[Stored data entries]
Start of Block
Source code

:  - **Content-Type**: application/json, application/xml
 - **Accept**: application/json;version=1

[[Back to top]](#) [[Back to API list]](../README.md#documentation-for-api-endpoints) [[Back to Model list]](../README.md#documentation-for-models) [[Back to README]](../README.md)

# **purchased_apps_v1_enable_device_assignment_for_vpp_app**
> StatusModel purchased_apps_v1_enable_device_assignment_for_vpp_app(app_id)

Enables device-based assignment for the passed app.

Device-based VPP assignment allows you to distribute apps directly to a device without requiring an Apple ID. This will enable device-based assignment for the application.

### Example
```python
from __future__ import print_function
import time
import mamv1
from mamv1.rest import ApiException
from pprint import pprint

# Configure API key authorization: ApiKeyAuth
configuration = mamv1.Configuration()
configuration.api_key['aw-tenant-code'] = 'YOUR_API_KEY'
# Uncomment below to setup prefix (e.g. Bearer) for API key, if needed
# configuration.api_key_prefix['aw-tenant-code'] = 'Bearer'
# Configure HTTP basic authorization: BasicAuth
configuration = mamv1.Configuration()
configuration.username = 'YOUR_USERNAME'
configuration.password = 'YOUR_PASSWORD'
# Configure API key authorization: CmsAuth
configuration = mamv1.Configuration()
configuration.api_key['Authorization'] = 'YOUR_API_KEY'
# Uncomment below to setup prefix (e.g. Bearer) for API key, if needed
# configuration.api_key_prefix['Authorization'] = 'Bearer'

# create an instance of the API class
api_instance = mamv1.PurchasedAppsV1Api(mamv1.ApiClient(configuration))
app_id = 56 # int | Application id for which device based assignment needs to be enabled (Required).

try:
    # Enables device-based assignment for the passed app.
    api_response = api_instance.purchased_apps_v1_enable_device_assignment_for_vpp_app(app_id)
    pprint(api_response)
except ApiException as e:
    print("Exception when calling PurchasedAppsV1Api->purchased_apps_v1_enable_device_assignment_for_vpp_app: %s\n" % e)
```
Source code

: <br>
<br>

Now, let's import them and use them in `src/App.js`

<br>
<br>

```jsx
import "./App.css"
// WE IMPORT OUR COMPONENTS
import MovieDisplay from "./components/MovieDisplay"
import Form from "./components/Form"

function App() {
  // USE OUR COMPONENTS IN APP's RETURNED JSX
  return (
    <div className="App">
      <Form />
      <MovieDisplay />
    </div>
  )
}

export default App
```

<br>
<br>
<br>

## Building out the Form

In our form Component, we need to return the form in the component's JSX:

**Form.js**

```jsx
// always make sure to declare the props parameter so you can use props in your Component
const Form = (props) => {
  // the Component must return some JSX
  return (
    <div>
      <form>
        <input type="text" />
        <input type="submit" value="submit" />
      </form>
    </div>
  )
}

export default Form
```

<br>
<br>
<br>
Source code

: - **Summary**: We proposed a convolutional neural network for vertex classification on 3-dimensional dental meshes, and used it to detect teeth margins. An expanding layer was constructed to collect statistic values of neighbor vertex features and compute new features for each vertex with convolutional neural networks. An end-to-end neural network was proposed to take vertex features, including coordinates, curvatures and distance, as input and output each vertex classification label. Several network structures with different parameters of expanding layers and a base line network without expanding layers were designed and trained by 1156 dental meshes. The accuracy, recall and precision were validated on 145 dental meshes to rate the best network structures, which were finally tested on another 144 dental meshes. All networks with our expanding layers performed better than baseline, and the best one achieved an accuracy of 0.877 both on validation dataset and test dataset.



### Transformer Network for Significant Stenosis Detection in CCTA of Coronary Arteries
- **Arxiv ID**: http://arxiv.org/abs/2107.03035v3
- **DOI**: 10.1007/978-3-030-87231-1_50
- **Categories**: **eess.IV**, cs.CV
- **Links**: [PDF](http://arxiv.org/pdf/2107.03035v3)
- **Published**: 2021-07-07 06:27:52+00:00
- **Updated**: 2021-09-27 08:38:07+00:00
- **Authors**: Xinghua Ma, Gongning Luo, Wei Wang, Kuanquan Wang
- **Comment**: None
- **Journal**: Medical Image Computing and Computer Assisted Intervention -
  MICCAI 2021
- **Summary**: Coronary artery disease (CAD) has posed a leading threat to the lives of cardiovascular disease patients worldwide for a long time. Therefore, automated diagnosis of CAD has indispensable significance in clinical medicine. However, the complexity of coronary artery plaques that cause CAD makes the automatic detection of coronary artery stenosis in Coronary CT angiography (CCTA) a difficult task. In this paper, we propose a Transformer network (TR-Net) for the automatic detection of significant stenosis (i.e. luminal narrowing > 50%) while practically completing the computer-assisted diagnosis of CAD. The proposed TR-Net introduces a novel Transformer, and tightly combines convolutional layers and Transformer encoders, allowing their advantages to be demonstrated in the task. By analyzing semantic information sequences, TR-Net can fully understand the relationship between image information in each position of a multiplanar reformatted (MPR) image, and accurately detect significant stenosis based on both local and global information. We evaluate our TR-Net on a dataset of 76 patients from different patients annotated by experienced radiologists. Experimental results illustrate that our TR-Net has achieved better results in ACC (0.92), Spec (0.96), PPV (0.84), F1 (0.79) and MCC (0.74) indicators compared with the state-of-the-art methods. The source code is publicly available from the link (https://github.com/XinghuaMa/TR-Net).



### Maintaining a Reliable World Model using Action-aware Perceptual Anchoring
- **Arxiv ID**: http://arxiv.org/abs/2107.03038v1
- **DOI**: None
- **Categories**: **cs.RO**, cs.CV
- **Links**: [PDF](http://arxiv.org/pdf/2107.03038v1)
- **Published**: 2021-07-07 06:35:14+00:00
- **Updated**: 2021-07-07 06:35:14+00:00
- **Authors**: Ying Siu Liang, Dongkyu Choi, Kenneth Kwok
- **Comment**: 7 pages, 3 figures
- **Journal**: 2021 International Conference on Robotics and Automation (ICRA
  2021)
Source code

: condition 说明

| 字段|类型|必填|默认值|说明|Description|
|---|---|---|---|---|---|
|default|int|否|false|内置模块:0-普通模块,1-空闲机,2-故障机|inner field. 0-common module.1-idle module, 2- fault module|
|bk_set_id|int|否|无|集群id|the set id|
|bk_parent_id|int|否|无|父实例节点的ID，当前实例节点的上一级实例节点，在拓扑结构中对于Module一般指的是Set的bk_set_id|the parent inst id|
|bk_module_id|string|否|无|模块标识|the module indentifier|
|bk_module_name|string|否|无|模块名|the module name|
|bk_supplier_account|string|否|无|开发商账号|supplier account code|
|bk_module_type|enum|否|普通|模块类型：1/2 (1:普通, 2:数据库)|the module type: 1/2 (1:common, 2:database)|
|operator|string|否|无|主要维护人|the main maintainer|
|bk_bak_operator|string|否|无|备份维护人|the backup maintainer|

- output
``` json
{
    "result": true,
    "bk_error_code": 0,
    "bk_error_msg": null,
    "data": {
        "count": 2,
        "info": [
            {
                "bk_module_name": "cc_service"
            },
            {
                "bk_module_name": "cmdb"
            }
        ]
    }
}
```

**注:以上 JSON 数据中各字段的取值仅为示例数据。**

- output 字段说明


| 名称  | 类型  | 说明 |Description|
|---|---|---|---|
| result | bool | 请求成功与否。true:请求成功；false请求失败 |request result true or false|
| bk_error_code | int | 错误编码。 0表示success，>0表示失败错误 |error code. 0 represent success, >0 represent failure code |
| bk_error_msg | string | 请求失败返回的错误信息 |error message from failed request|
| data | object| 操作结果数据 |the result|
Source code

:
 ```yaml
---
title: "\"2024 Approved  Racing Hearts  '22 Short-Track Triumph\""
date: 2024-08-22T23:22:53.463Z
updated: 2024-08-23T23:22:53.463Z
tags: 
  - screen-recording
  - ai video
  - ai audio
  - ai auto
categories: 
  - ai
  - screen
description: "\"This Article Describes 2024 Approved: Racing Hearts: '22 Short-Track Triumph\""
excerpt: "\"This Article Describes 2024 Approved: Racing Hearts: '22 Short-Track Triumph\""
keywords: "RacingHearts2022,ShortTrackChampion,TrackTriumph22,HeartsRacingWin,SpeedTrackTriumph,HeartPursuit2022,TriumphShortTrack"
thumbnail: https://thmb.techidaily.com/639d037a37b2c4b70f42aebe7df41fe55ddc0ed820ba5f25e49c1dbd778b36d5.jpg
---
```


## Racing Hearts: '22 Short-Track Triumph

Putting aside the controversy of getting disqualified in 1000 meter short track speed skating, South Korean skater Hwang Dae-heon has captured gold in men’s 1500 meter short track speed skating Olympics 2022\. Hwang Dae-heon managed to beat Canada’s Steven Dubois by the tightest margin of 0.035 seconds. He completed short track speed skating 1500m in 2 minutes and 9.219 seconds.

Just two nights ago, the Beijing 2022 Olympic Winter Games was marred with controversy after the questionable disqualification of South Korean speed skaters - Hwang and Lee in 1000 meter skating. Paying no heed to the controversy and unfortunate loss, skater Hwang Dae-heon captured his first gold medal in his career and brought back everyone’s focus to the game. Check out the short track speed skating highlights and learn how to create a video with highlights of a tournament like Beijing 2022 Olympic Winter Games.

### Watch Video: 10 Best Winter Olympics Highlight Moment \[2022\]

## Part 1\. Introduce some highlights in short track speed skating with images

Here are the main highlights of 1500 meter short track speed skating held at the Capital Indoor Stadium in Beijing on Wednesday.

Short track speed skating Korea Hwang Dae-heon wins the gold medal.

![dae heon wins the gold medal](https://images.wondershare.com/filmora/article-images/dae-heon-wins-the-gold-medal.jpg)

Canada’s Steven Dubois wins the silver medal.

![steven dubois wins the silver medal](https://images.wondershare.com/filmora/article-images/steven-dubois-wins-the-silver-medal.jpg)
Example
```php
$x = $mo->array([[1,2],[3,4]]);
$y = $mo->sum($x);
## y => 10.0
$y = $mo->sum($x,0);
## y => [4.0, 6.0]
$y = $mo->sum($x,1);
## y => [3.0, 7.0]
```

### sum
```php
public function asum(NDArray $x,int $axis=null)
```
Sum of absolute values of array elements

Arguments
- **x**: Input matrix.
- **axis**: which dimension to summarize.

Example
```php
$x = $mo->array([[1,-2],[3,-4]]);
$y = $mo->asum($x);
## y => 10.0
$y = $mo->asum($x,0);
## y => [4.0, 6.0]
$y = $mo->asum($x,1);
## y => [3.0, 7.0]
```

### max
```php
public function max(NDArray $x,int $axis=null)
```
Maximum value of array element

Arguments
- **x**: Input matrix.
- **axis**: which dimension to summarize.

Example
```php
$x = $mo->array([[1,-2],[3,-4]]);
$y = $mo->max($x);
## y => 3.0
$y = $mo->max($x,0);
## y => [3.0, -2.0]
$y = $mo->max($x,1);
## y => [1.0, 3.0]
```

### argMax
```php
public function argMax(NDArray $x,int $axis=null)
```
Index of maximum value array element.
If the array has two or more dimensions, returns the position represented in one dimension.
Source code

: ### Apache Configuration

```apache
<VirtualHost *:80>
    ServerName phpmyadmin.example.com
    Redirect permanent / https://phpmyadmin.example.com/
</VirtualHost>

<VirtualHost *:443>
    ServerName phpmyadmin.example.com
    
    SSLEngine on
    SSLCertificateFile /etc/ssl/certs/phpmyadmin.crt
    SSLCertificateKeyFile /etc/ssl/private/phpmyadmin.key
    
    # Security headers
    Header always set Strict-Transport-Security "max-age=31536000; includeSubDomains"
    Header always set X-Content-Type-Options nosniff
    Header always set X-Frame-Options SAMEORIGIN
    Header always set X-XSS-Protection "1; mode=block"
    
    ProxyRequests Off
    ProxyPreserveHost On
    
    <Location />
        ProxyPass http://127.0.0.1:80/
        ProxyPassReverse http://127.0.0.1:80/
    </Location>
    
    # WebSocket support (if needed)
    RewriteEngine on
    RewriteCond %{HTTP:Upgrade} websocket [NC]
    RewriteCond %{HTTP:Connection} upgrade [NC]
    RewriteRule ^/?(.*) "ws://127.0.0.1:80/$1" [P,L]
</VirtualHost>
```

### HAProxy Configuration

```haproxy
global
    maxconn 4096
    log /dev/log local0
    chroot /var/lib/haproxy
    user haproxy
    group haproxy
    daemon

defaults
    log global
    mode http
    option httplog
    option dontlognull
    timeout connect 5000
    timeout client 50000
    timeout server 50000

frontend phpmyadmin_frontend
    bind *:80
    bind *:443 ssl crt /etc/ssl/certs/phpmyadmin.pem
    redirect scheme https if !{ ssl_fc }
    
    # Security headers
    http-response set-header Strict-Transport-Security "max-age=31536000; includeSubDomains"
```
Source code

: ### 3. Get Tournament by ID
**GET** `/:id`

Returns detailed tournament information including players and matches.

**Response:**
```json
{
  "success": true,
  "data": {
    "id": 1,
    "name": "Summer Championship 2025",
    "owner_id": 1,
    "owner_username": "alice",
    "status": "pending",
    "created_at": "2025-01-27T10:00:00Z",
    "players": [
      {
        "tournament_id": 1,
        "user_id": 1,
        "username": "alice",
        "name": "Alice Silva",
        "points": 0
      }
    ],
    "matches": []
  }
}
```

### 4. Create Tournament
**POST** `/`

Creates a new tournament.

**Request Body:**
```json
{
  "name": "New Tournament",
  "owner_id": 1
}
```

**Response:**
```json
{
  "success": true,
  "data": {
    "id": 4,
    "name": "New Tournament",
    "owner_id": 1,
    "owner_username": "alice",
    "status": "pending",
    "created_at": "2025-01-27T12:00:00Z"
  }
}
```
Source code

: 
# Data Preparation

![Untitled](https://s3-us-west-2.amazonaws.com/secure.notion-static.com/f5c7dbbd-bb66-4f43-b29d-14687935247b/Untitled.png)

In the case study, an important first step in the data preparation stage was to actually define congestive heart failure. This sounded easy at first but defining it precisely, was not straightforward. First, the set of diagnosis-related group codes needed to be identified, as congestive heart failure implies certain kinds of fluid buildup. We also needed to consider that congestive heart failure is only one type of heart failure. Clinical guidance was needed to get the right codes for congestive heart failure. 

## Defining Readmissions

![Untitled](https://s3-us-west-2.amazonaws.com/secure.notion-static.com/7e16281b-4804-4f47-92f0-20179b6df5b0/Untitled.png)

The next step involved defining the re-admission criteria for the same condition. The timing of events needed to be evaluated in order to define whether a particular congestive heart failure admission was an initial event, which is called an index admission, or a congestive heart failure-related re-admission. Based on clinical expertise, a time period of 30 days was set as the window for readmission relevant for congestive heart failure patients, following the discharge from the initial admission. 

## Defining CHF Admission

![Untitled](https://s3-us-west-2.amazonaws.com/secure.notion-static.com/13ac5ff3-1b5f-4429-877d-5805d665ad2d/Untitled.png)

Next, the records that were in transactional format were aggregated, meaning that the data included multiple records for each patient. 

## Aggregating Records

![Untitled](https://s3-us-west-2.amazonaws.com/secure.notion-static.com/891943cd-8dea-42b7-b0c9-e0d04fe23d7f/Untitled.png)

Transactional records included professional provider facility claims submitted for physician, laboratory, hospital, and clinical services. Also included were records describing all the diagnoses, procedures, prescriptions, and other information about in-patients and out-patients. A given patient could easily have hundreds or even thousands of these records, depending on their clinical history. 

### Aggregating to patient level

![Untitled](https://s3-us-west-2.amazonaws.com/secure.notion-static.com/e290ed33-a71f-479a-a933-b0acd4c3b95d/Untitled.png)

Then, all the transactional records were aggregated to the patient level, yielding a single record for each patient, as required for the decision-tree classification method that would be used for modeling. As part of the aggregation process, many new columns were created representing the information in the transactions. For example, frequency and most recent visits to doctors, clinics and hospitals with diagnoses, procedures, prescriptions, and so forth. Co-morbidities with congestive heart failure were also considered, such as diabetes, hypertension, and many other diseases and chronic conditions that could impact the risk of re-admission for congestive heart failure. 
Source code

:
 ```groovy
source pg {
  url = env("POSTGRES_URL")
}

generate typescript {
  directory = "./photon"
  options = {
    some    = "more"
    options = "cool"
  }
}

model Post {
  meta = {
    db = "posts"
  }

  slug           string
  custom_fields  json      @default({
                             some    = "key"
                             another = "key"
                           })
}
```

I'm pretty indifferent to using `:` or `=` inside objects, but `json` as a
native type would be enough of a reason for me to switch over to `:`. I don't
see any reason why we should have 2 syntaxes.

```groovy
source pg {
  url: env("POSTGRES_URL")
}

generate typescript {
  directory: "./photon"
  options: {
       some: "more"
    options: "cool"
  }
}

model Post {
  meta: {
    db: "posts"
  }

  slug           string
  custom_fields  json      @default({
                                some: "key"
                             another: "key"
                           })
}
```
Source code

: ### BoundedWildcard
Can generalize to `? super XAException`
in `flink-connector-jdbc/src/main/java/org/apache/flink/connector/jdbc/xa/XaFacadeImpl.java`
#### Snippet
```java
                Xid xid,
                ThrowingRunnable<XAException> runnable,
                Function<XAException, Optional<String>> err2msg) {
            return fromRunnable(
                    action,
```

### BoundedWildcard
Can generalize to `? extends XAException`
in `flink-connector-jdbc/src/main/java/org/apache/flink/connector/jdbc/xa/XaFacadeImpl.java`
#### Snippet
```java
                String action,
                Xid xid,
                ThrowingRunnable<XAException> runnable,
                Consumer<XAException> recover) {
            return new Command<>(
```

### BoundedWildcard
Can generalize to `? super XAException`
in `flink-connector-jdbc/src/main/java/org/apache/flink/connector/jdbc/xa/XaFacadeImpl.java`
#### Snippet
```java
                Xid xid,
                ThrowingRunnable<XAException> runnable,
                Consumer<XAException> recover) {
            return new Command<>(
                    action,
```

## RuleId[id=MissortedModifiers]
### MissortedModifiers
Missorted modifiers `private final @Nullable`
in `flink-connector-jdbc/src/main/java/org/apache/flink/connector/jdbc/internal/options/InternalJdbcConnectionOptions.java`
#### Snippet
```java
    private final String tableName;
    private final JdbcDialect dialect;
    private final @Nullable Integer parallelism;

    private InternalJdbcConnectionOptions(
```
End of Block
Activity -
Please output exactly the lines between the one holding "## Defining CHF Admission" and the one holding "### Aggregating to patient level" in the records above, inclusive, and nothing more.

Exercise solution -
## Defining CHF Admission

![Untitled](https://s3-us-west-2.amazonaws.com/secure.notion-static.com/13ac5ff3-1b5f-4429-877d-5805d665ad2d/Untitled.png)

Next, the records that were in transactional format were aggregated, meaning that the data included multiple records for each patient. 

## Aggregating Records

![Untitled](https://s3-us-west-2.amazonaws.com/secure.notion-static.com/891943cd-8dea-42b7-b0c9-e0d04fe23d7f/Untitled.png)

Transactional records included professional provider facility claims submitted for physician, laboratory, hospital, and clinical services. Also included were records describing all the diagnoses, procedures, prescriptions, and other information about in-patients and out-patients. A given patient could easily have hundreds or even thousands of these records, depending on their clinical history. 

### Aggregating to patient level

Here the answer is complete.